### DATA EXTRACTS

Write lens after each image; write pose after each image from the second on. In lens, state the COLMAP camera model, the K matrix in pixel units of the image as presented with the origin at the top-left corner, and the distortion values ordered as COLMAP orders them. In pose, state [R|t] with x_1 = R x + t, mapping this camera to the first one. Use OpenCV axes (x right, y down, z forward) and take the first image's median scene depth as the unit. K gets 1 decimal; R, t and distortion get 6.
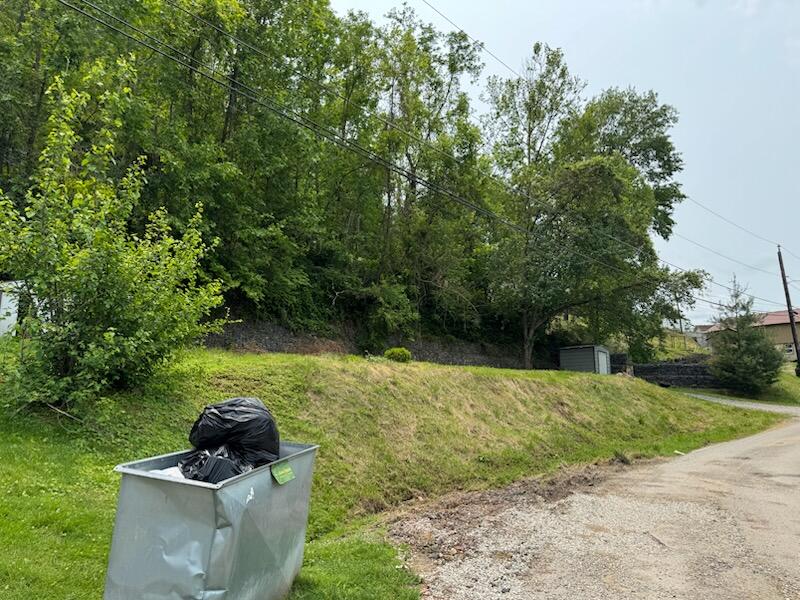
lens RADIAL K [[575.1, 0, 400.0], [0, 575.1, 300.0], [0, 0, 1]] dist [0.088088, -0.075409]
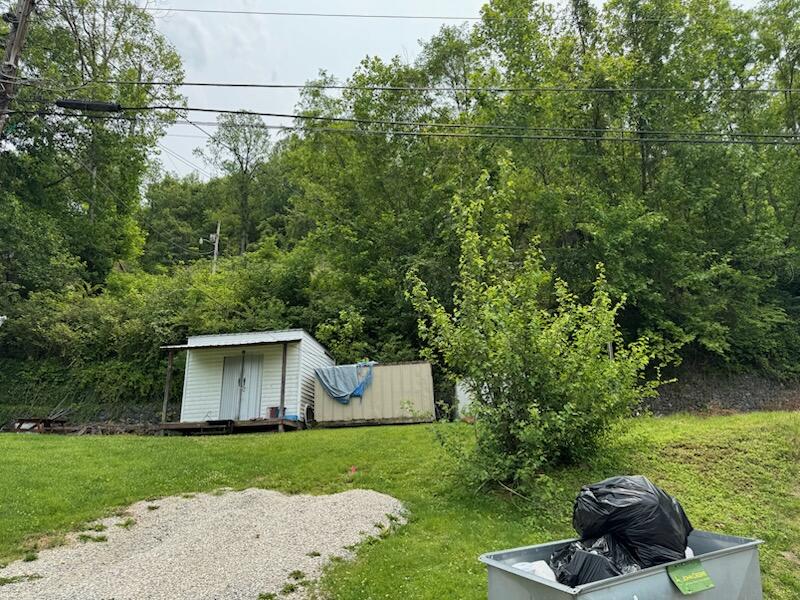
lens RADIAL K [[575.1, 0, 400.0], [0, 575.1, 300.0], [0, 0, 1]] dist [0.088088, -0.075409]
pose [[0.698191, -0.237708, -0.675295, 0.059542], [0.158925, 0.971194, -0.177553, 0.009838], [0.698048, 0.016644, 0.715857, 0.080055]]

######
### DATA EXTRACTS

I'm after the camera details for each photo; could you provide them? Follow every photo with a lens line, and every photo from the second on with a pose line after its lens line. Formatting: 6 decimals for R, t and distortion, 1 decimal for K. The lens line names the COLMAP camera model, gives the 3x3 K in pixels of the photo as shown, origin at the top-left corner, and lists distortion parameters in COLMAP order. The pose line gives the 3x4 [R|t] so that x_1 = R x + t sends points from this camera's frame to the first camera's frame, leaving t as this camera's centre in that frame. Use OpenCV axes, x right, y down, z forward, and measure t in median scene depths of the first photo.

######

### EXERCISE BRIEF
Rewrite the part of the entries that opens with the line containing "Write lens after" and closes with the line containing "0.016644, 0.715857, 0.080055]]", replacing "top-left corner" with "upper-left corner" and keeping everything else the same. Leave the pictures out of the answer.

### ANSWER BOX
Write lens after each image; write pose after each image from the second on. In lens, state the COLMAP camera model, the K matrix in pixel units of the image as presented with the origin at the upper-left corner, and the distortion values ordered as COLMAP orders them. In pose, state [R|t] with x_1 = R x + t, mapping this camera to the first one. Use OpenCV axes (x right, y down, z forward) and take the first image's median scene depth as the unit. K gets 1 decimal; R, t and distortion get 6.
lens RADIAL K [[575.1, 0, 400.0], [0, 575.1, 300.0], [0, 0, 1]] dist [0.088088, -0.075409]
lens RADIAL K [[575.1, 0, 400.0], [0, 575.1, 300.0], [0, 0, 1]] dist [0.088088, -0.075409]
pose [[0.698191, -0.237708, -0.675295, 0.059542], [0.158925, 0.971194, -0.177553, 0.009838], [0.698048, 0.016644, 0.715857, 0.080055]]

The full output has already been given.